Подняв голову, он увидел сияющие Настенькины глаза.
— Лазоревый ты мой цветочек! Неужто и я люб тебе?
Не отнимая руку, Настенька прошептала:
— Ты, Андрюша, на чужой стороне не забывай меня. А я тебя ждать буду.
Тем, видно, и хороша юность, что даже в преддверии разлуки может мечтать, превращая далекое в близкое. Трижды в ту ночь кричали петухи, а эти двое никак не могли наговориться. О чем шла у них речь? Только старый клен, шелестя листвой, слушал их…
ЧАСТЬ ВТОРАЯ
Глава первая
Весной 1728 года Андрей, вернувшись из Швеции, выехал по указу Берг-коллегии в Олонец.
Завод стоял среди ельников и свилеватых берез, таких крепких, что об них тупились топоры. Много здесь было болот и прозрачных речушек. Места бескормные, поля усеяны серыми обомшелыми камнями. Земля почти ничего не родит, кроме редьки да репы. Зато на лугах трава по пояс, коровы, не в пример людям, гладкие и сытые.

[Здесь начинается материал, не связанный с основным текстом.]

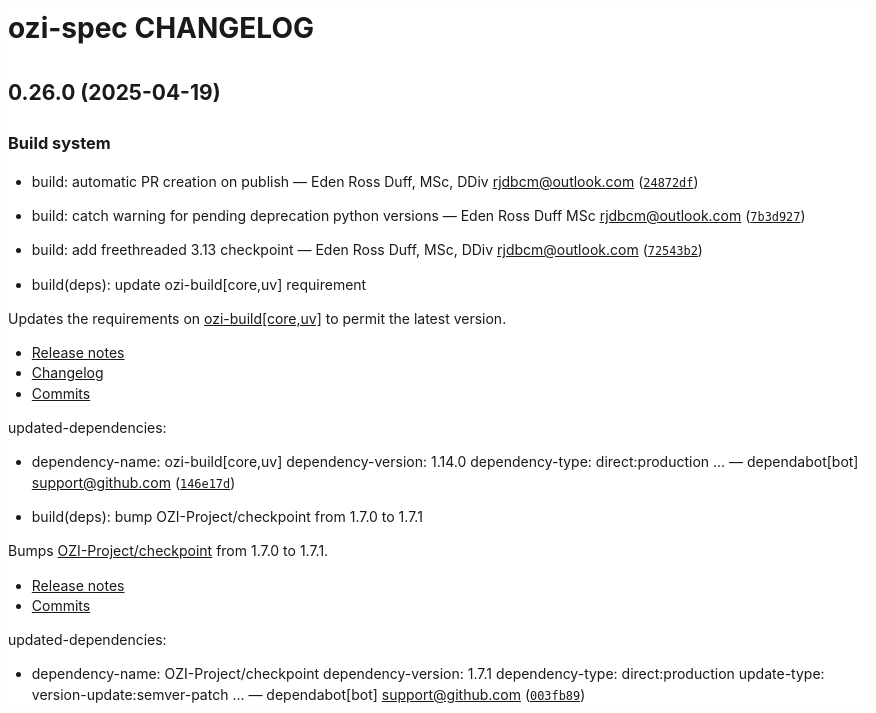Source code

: # ozi-spec CHANGELOG
## 0.26.0 (2025-04-19)


### Build system


* build: automatic PR creation on publish — Eden Ross Duff, MSc, DDiv <rjdbcm@outlook.com>
([`24872df`](https://github.com/OZI-Project/ozi-spec/commit/24872df4bd7d4df43f6e602e2b171089167757b9))

* build: catch warning for pending deprecation python versions — Eden Ross Duff MSc <rjdbcm@outlook.com>
([`7b3d927`](https://github.com/OZI-Project/ozi-spec/commit/7b3d9274631c62bf1c6612002a2dab1e80af80c5))

* build: add freethreaded 3.13 checkpoint — Eden Ross Duff, MSc, DDiv <rjdbcm@outlook.com>
([`72543b2`](https://github.com/OZI-Project/ozi-spec/commit/72543b2690e68f2d33c5ded2a8ecb3050ef8c65e))

* build(deps): update ozi-build[core,uv] requirement

Updates the requirements on [ozi-build[core,uv]](https://github.com/OZI-Project/OZI.build) to permit the latest version.
- [Release notes](https://github.com/OZI-Project/OZI.build/releases)
- [Changelog](https://github.com/OZI-Project/OZI.build/blob/master/CHANGELOG.md)
- [Commits](https://github.com/OZI-Project/OZI.build/compare/1.13.0...1.14.0)


updated-dependencies:
- dependency-name: ozi-build[core,uv]
  dependency-version: 1.14.0
  dependency-type: direct:production
... — dependabot[bot] <support@github.com>
([`146e17d`](https://github.com/OZI-Project/ozi-spec/commit/146e17d18aef438bb142ba42c100c74150a0ad80))

* build(deps): bump OZI-Project/checkpoint from 1.7.0 to 1.7.1

Bumps [OZI-Project/checkpoint](https://github.com/ozi-project/checkpoint) from 1.7.0 to 1.7.1.
- [Release notes](https://github.com/ozi-project/checkpoint/releases)
- [Commits](https://github.com/ozi-project/checkpoint/compare/bec3d96cd1cb3bbce358fbeabc70eb25482bd3bf...dbe6f38e4bb6ed375129d0cf718b6d6968340a13)


updated-dependencies:
- dependency-name: OZI-Project/checkpoint
  dependency-version: 1.7.1
  dependency-type: direct:production
  update-type: version-update:semver-patch
... — dependabot[bot] <support@github.com>
([`003fb89`](https://github.com/OZI-Project/ozi-spec/commit/003fb89b5df63538e179e03089cb6fb001d07632))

Из пяти заводских труб только одна клубилась едким дымом, наползающим на поселок. Дым клочьями застревал среди веток и старых, потемневших от сырости соломенных крыш. Раньше здесь отливали пушки и ядра. Отменное железо выплавляли из болотной руды, но рудокопы терпели великие муки и страдания. От мокроты, непосильного труда и плохого харча работные люди гибли, как мухи. Палки да плети завел здесь еще генерал Геннин, боявшийся гнева Петра за плохую работу. Оттого и установил здесь каторжные порядки. Сейчас Геннин на Каменном Поясе. Поди, и там показал свой лютый нрав.